Map<String, List<String>> myMap = new HashMap(); // unchecked conversion warning


Java SE 7 supports limited type inference for generic instance creation; you can only use type inference if the parameterized type of the constructor is obvious from the context. For example, the following example does not compile:

List<Integer> list = new ArrayList<>();
list.add(12);
  // The following statement should fail since addAll expects
  // Collection<? extends Integer>
list.addAll(new ArrayList<>());

Note that the diamond often works in method calls; however, it is suggested that you use the diamond primarily for variable declarations

In comparison, the following example compiles:

// The following statements compile:
List<? extends Integer> list2 = new ArrayList<>();

list.addAll(list2);

Type Inference can be used for constructors of Generic and Non-Generic class

class MyClass<X> {
  <T> MyClass(T t) {
    ......
  }
}

In this class, constructor is generic so we can use like this in java 7 and prior versions new MyClass<Integer>("");
This create instance of parameterized type MyClass<Integer>, the constructor of this generic class contain a formal type argugment T.The compiler infers the type String for the formal type parameter, T, of the constructor of this generic class.

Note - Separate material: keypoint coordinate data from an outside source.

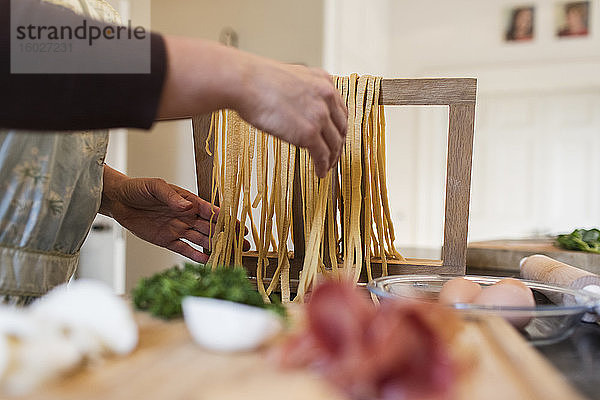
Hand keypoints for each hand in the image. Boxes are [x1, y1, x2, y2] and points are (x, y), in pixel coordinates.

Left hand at [100, 166, 248, 262]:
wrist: (118, 200)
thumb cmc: (138, 188)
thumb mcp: (155, 187)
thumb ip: (172, 197)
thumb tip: (187, 207)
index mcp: (187, 200)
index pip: (210, 210)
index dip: (226, 218)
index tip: (239, 225)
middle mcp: (186, 215)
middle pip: (211, 227)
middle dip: (227, 235)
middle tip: (243, 243)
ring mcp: (177, 228)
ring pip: (201, 240)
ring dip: (215, 247)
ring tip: (230, 254)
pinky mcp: (167, 240)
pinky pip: (184, 249)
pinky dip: (196, 256)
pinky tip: (208, 261)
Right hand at [158, 37, 347, 177]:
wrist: (245, 82)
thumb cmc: (257, 80)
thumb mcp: (290, 76)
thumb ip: (303, 90)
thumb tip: (299, 104)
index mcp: (323, 80)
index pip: (340, 109)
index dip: (338, 126)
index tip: (334, 136)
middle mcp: (326, 97)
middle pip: (341, 127)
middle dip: (338, 144)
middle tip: (333, 154)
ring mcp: (319, 115)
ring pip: (334, 143)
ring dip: (332, 158)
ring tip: (327, 167)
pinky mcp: (309, 133)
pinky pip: (322, 155)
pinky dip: (323, 166)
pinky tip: (320, 172)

Prior to java7 versions,  we are able to infer the actual type parameters of generic constructors, similar to generic methods.
However, the compiler in Java SE 7 can infer the actual type parameters of the generic class being instantiated if you use the diamond (<>).

For instance,
MyClass<Integer> myObject = new MyClass<>("");

Here compiler infers the type Integer for the formal type parameter X, and it infer the type String for the formal parameter T, of the constructor of this class.


Improved Compiler Warnings and Errors When Using Non-Reifiable Formal Parameters with Varargs Methods

Java 7 has improved the compiler warning while  using non-reifiable type. For intance,
ArrayList<Number> and List<String>, are non-reifiable types.

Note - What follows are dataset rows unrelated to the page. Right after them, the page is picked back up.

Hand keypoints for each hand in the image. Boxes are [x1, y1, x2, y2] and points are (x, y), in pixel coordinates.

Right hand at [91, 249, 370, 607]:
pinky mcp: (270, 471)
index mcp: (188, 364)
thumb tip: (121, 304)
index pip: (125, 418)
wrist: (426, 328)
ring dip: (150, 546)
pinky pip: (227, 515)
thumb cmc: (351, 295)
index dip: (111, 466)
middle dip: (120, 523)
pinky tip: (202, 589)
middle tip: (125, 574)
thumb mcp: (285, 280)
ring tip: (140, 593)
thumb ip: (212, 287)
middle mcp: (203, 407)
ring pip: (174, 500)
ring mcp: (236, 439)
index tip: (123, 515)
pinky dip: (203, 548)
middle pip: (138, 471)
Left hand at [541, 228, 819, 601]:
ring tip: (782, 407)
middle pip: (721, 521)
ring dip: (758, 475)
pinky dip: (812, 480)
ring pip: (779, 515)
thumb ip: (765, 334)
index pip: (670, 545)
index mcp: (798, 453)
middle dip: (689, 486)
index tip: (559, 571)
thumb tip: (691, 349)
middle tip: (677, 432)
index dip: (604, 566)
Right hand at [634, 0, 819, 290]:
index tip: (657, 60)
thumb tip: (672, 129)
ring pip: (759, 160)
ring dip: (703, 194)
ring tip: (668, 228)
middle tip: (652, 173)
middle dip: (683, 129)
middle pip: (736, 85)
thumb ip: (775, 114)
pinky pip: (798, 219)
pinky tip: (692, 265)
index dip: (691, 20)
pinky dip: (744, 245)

A non-reifiable type is a type that is not completely available at runtime. At compile time, non-reifiable types undergo a process called type erasure during which the compiler removes information related to type parameters and type arguments. This ensures binary compatibility with Java libraries and applications that were created before generics. Because type erasure removes information from parameterized types at compile-time, these types are non-reifiable.

List l = new ArrayList<Number>();
List<String> ls = l; // unchecked warning
The variable ls has the parameterized type List<String>. When the List referenced by l is assigned to ls, the compiler generates an unchecked warning;the compiler is unable to determine at compile time.